● Your goal
Check which lines of the entries that follow hold "group", then give the number of those lines and nothing more.

● Transcribed page contents

____________________

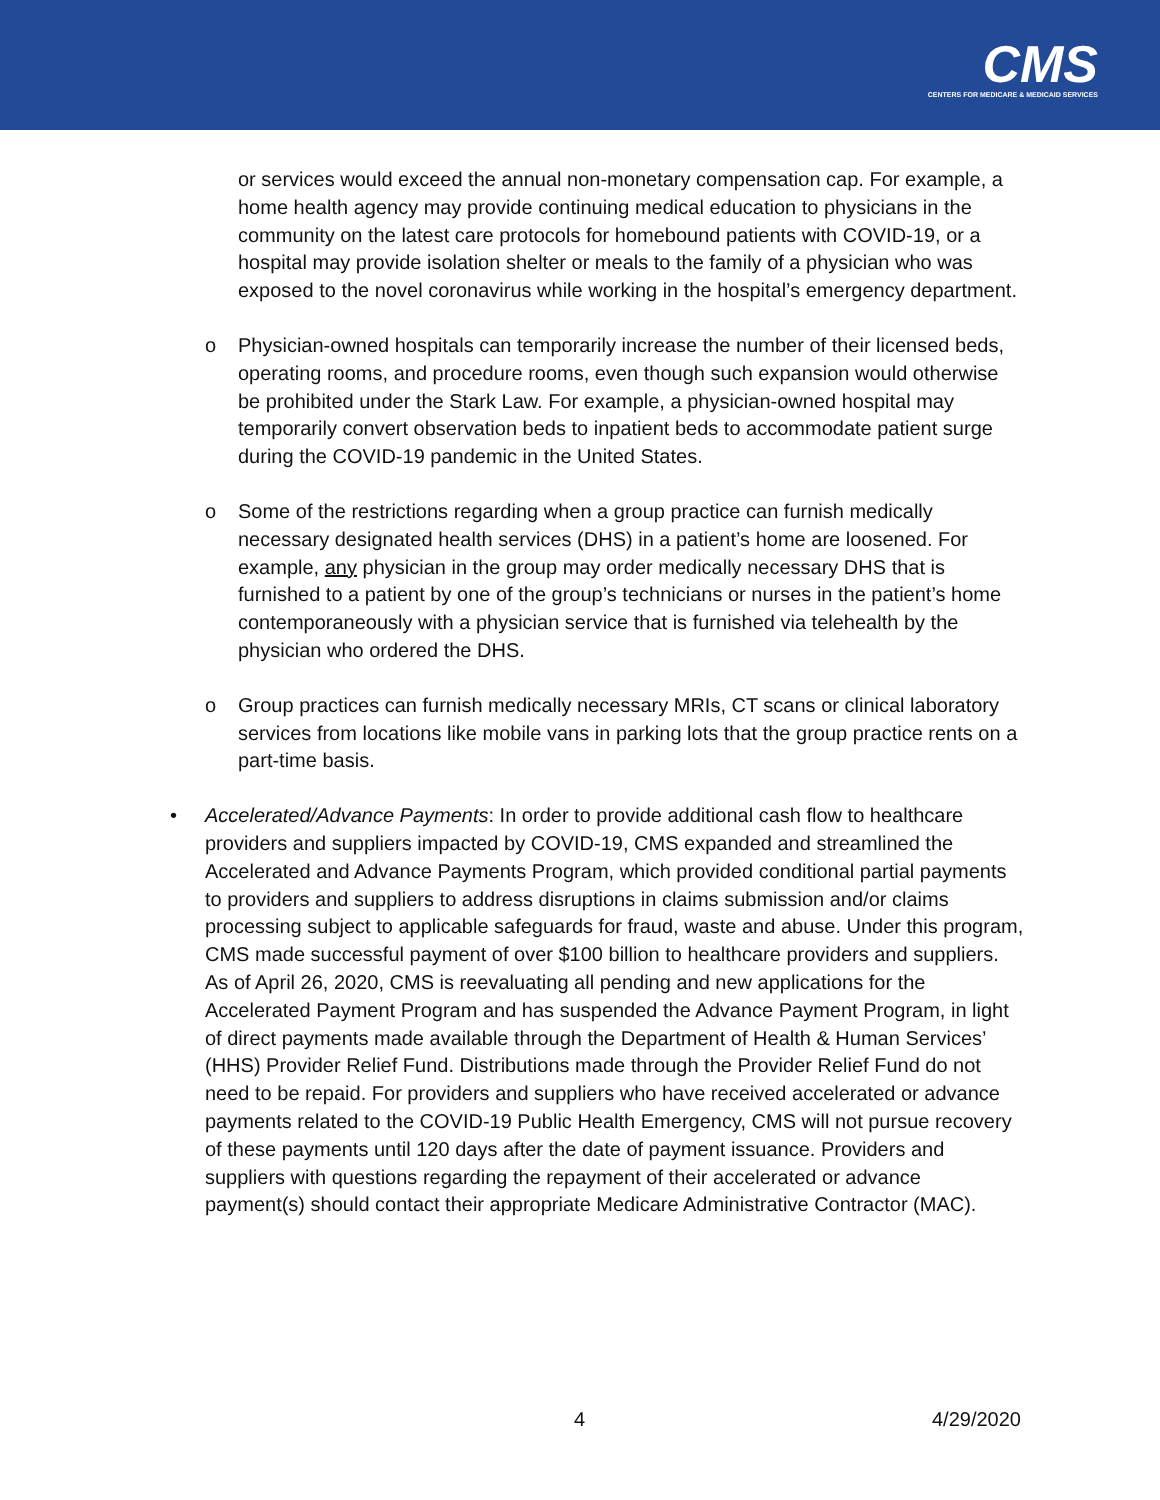CMS
CENTERS FOR MEDICARE & MEDICAID SERVICES
or services would exceed the annual non-monetary compensation cap. For example, a home health agency may provide continuing medical education to physicians in the community on the latest care protocols for homebound patients with COVID-19, or a hospital may provide isolation shelter or meals to the family of a physician who was exposed to the novel coronavirus while working in the hospital’s emergency department.
o Physician-owned hospitals can temporarily increase the number of their licensed beds, operating rooms, and procedure rooms, even though such expansion would otherwise be prohibited under the Stark Law. For example, a physician-owned hospital may temporarily convert observation beds to inpatient beds to accommodate patient surge during the COVID-19 pandemic in the United States.
o Some of the restrictions regarding when a group practice can furnish medically necessary designated health services (DHS) in a patient’s home are loosened. For example, any physician in the group may order medically necessary DHS that is furnished to a patient by one of the group’s technicians or nurses in the patient’s home contemporaneously with a physician service that is furnished via telehealth by the physician who ordered the DHS.
o Group practices can furnish medically necessary MRIs, CT scans or clinical laboratory services from locations like mobile vans in parking lots that the group practice rents on a part-time basis.
• Accelerated/Advance Payments: In order to provide additional cash flow to healthcare providers and suppliers impacted by COVID-19, CMS expanded and streamlined the Accelerated and Advance Payments Program, which provided conditional partial payments to providers and suppliers to address disruptions in claims submission and/or claims processing subject to applicable safeguards for fraud, waste and abuse. Under this program, CMS made successful payment of over $100 billion to healthcare providers and suppliers. As of April 26, 2020, CMS is reevaluating all pending and new applications for the Accelerated Payment Program and has suspended the Advance Payment Program, in light of direct payments made available through the Department of Health & Human Services’ (HHS) Provider Relief Fund. Distributions made through the Provider Relief Fund do not need to be repaid. For providers and suppliers who have received accelerated or advance payments related to the COVID-19 Public Health Emergency, CMS will not pursue recovery of these payments until 120 days after the date of payment issuance. Providers and suppliers with questions regarding the repayment of their accelerated or advance payment(s) should contact their appropriate Medicare Administrative Contractor (MAC).
4 4/29/2020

____________________

● Task response
2